(The problem)
With no line left out, restate the data word for word.

(Extracted records)
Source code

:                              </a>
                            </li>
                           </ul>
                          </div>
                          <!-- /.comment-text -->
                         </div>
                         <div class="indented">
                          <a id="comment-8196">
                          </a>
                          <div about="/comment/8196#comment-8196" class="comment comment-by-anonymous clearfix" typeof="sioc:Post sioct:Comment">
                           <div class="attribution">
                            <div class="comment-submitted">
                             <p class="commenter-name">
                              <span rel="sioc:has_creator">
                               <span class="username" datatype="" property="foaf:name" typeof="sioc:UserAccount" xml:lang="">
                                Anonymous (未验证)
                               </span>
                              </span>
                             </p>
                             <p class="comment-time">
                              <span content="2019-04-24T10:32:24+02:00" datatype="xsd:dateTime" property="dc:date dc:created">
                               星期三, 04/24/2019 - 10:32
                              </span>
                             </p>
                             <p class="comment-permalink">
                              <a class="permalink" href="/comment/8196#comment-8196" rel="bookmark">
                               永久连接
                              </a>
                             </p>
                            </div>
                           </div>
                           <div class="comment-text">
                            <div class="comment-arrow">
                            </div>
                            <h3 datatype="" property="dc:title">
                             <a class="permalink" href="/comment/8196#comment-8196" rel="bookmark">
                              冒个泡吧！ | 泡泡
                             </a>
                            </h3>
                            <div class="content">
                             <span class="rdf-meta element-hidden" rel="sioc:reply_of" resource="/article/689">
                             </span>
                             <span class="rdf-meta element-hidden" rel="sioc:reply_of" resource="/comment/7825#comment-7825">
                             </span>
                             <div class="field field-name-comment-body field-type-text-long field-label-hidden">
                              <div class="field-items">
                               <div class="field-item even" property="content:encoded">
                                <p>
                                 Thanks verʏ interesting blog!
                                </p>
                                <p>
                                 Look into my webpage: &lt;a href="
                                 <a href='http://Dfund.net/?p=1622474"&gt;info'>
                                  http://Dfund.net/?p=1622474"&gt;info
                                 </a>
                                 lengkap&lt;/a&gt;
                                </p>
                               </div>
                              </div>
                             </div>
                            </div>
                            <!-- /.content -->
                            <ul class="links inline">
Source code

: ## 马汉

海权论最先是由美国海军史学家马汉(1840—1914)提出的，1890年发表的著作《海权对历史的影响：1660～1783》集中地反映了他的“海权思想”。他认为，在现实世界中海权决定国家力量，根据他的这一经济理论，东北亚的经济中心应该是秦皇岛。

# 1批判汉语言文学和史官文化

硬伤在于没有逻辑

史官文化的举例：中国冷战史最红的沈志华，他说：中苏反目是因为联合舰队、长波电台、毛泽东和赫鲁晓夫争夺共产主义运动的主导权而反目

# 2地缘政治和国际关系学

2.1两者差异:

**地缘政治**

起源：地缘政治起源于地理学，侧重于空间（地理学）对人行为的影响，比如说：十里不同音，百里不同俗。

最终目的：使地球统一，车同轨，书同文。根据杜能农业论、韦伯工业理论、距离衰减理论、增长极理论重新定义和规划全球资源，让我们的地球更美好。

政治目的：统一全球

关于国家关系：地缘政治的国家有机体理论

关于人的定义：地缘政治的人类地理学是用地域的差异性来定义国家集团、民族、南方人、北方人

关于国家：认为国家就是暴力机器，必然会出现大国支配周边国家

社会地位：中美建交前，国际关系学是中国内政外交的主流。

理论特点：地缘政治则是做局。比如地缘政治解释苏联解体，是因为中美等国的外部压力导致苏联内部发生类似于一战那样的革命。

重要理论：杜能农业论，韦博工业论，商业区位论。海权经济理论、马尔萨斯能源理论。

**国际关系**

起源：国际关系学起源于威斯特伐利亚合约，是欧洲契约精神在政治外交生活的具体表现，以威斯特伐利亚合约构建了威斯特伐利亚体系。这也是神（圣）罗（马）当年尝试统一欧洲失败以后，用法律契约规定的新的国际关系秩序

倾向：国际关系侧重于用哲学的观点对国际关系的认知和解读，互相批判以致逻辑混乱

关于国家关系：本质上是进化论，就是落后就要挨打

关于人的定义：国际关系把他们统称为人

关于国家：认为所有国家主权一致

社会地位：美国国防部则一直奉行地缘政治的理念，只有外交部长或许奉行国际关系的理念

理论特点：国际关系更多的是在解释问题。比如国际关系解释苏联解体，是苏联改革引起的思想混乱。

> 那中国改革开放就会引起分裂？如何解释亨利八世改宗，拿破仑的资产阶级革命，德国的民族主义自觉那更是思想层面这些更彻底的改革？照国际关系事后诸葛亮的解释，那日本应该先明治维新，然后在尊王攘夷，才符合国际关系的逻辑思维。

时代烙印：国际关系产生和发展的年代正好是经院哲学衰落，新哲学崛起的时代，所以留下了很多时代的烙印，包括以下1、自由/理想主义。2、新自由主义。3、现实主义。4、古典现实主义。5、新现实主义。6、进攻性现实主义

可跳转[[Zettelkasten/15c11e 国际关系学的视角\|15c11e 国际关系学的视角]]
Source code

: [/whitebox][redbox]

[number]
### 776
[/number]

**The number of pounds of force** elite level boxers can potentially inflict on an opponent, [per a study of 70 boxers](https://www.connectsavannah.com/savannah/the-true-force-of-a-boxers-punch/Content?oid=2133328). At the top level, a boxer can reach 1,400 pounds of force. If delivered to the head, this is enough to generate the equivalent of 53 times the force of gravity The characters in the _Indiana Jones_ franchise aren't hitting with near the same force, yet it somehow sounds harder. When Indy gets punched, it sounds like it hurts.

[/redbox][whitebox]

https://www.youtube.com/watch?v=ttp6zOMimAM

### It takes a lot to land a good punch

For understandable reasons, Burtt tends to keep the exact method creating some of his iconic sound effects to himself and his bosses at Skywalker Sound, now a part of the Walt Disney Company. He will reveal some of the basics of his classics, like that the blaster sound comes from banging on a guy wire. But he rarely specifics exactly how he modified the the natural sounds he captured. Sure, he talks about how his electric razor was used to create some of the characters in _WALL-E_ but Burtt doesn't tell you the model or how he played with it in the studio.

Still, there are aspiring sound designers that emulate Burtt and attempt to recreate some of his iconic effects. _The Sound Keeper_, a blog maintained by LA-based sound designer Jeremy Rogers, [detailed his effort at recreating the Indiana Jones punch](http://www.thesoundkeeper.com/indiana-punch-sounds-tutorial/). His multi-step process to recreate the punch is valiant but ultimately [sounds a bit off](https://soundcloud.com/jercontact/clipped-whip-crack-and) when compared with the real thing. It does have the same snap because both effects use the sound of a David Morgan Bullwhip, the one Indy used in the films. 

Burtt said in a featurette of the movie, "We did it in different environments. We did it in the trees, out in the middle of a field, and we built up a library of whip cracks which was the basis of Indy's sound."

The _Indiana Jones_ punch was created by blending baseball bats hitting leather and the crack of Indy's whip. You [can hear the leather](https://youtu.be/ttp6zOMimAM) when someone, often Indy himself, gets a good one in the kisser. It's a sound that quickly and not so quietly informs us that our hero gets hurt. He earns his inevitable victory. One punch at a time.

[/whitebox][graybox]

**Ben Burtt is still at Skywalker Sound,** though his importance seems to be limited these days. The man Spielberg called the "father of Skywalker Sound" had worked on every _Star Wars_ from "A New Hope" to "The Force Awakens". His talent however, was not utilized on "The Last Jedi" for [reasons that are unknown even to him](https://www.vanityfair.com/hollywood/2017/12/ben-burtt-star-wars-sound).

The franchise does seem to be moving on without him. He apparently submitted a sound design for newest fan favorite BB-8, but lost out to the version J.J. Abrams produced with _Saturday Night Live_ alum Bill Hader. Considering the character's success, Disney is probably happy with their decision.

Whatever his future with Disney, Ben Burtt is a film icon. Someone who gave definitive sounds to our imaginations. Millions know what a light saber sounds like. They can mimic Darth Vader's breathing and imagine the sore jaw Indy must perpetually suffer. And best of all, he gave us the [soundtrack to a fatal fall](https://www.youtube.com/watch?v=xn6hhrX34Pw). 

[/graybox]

(Solved exercise)
Source code

:                              </a>
                            </li>
                           </ul>
                          </div>
                          <!-- /.comment-text -->
                         </div>
                         <div class="indented">
                          <a id="comment-8196">
                          </a>
                          <div about="/comment/8196#comment-8196" class="comment comment-by-anonymous clearfix" typeof="sioc:Post sioct:Comment">
                           <div class="attribution">
                            <div class="comment-submitted">
                             <p class="commenter-name">
                              <span rel="sioc:has_creator">
                               <span class="username" datatype="" property="foaf:name" typeof="sioc:UserAccount" xml:lang="">
                                Anonymous (未验证)
                               </span>
                              </span>
                             </p>
                             <p class="comment-time">
                              <span content="2019-04-24T10:32:24+02:00" datatype="xsd:dateTime" property="dc:date dc:created">
                               星期三, 04/24/2019 - 10:32
                              </span>
                             </p>
                             <p class="comment-permalink">
                              <a class="permalink" href="/comment/8196#comment-8196" rel="bookmark">
                               永久连接
                              </a>
                             </p>
                            </div>
                           </div>
                           <div class="comment-text">
                            <div class="comment-arrow">
                            </div>
                            <h3 datatype="" property="dc:title">
                             <a class="permalink" href="/comment/8196#comment-8196" rel="bookmark">
                              冒个泡吧！ | 泡泡
                             </a>
                            </h3>
                            <div class="content">
                             <span class="rdf-meta element-hidden" rel="sioc:reply_of" resource="/article/689">
                             </span>
                             <span class="rdf-meta element-hidden" rel="sioc:reply_of" resource="/comment/7825#comment-7825">
                             </span>
                             <div class="field field-name-comment-body field-type-text-long field-label-hidden">
                              <div class="field-items">
                               <div class="field-item even" property="content:encoded">
                                <p>
                                 Thanks verʏ interesting blog!
                                </p>
                                <p>
                                 Look into my webpage: &lt;a href="
                                 <a href='http://Dfund.net/?p=1622474"&gt;info'>
                                  http://Dfund.net/?p=1622474"&gt;info
                                 </a>
                                 lengkap&lt;/a&gt;
                                </p>
                               </div>
                              </div>
                             </div>
                            </div>
                            <!-- /.content -->
                            <ul class="links inline">
Source code

: ## 马汉

海权论最先是由美国海军史学家马汉(1840—1914)提出的，1890年发表的著作《海权对历史的影响：1660～1783》集中地反映了他的“海权思想”。他认为，在现实世界中海权决定国家力量，根据他的这一经济理论，东北亚的经济中心应该是秦皇岛。

# 1批判汉语言文学和史官文化

硬伤在于没有逻辑

史官文化的举例：中国冷战史最红的沈志华，他说：中苏反目是因为联合舰队、长波电台、毛泽东和赫鲁晓夫争夺共产主义运动的主导权而反目

# 2地缘政治和国际关系学

2.1两者差异:

**地缘政治**

起源：地缘政治起源于地理学，侧重于空间（地理学）对人行为的影响，比如说：十里不同音，百里不同俗。

最终目的：使地球统一，车同轨，书同文。根据杜能农业论、韦伯工业理论、距离衰减理论、增长极理论重新定义和规划全球资源，让我们的地球更美好。

政治目的：统一全球

关于国家关系：地缘政治的国家有机体理论

关于人的定义：地缘政治的人类地理学是用地域的差异性来定义国家集团、民族、南方人、北方人

关于国家：认为国家就是暴力机器，必然会出现大国支配周边国家

社会地位：中美建交前，国际关系学是中国内政外交的主流。

理论特点：地缘政治则是做局。比如地缘政治解释苏联解体，是因为中美等国的外部压力导致苏联内部发生类似于一战那样的革命。

重要理论：杜能农业论，韦博工业论，商业区位论。海权经济理论、马尔萨斯能源理论。

**国际关系**

起源：国际关系学起源于威斯特伐利亚合约，是欧洲契约精神在政治外交生活的具体表现，以威斯特伐利亚合约构建了威斯特伐利亚体系。这也是神（圣）罗（马）当年尝试统一欧洲失败以后，用法律契约规定的新的国际关系秩序

倾向：国际关系侧重于用哲学的观点对国际关系的认知和解读，互相批判以致逻辑混乱

关于国家关系：本质上是进化论，就是落后就要挨打

关于人的定义：国际关系把他们统称为人

关于国家：认为所有国家主权一致

社会地位：美国国防部则一直奉行地缘政治的理念，只有外交部长或许奉行国际关系的理念

理论特点：国际关系更多的是在解释问题。比如国际关系解释苏联解体，是苏联改革引起的思想混乱。

> 那中国改革开放就会引起分裂？如何解释亨利八世改宗，拿破仑的资产阶级革命，德国的民族主义自觉那更是思想层面这些更彻底的改革？照国际关系事后诸葛亮的解释，那日本应该先明治维新，然后在尊王攘夷，才符合国际关系的逻辑思维。

时代烙印：国际关系产生和发展的年代正好是经院哲学衰落，新哲学崛起的时代，所以留下了很多时代的烙印，包括以下1、自由/理想主义。2、新自由主义。3、现实主义。4、古典现实主义。5、新现实主义。6、进攻性现实主义

可跳转[[Zettelkasten/15c11e 国际关系学的视角\|15c11e 国际关系学的视角]]
Source code

: [/whitebox][redbox]

[number]
### 776
[/number]

**The number of pounds of force** elite level boxers can potentially inflict on an opponent, [per a study of 70 boxers](https://www.connectsavannah.com/savannah/the-true-force-of-a-boxers-punch/Content?oid=2133328). At the top level, a boxer can reach 1,400 pounds of force. If delivered to the head, this is enough to generate the equivalent of 53 times the force of gravity The characters in the _Indiana Jones_ franchise aren't hitting with near the same force, yet it somehow sounds harder. When Indy gets punched, it sounds like it hurts.

[/redbox][whitebox]

https://www.youtube.com/watch?v=ttp6zOMimAM

### It takes a lot to land a good punch

For understandable reasons, Burtt tends to keep the exact method creating some of his iconic sound effects to himself and his bosses at Skywalker Sound, now a part of the Walt Disney Company. He will reveal some of the basics of his classics, like that the blaster sound comes from banging on a guy wire. But he rarely specifics exactly how he modified the the natural sounds he captured. Sure, he talks about how his electric razor was used to create some of the characters in _WALL-E_ but Burtt doesn't tell you the model or how he played with it in the studio.

Still, there are aspiring sound designers that emulate Burtt and attempt to recreate some of his iconic effects. _The Sound Keeper_, a blog maintained by LA-based sound designer Jeremy Rogers, [detailed his effort at recreating the Indiana Jones punch](http://www.thesoundkeeper.com/indiana-punch-sounds-tutorial/). His multi-step process to recreate the punch is valiant but ultimately [sounds a bit off](https://soundcloud.com/jercontact/clipped-whip-crack-and) when compared with the real thing. It does have the same snap because both effects use the sound of a David Morgan Bullwhip, the one Indy used in the films. 

Burtt said in a featurette of the movie, "We did it in different environments. We did it in the trees, out in the middle of a field, and we built up a library of whip cracks which was the basis of Indy's sound."

The _Indiana Jones_ punch was created by blending baseball bats hitting leather and the crack of Indy's whip. You [can hear the leather](https://youtu.be/ttp6zOMimAM) when someone, often Indy himself, gets a good one in the kisser. It's a sound that quickly and not so quietly informs us that our hero gets hurt. He earns his inevitable victory. One punch at a time.

[/whitebox][graybox]

**Ben Burtt is still at Skywalker Sound,** though his importance seems to be limited these days. The man Spielberg called the "father of Skywalker Sound" had worked on every _Star Wars_ from "A New Hope" to "The Force Awakens". His talent however, was not utilized on "The Last Jedi" for [reasons that are unknown even to him](https://www.vanityfair.com/hollywood/2017/12/ben-burtt-star-wars-sound).

The franchise does seem to be moving on without him. He apparently submitted a sound design for newest fan favorite BB-8, but lost out to the version J.J. Abrams produced with _Saturday Night Live_ alum Bill Hader. Considering the character's success, Disney is probably happy with their decision.

Whatever his future with Disney, Ben Burtt is a film icon. Someone who gave definitive sounds to our imaginations. Millions know what a light saber sounds like. They can mimic Darth Vader's breathing and imagine the sore jaw Indy must perpetually suffer. And best of all, he gave us the [soundtrack to a fatal fall](https://www.youtube.com/watch?v=xn6hhrX34Pw). 

[/graybox]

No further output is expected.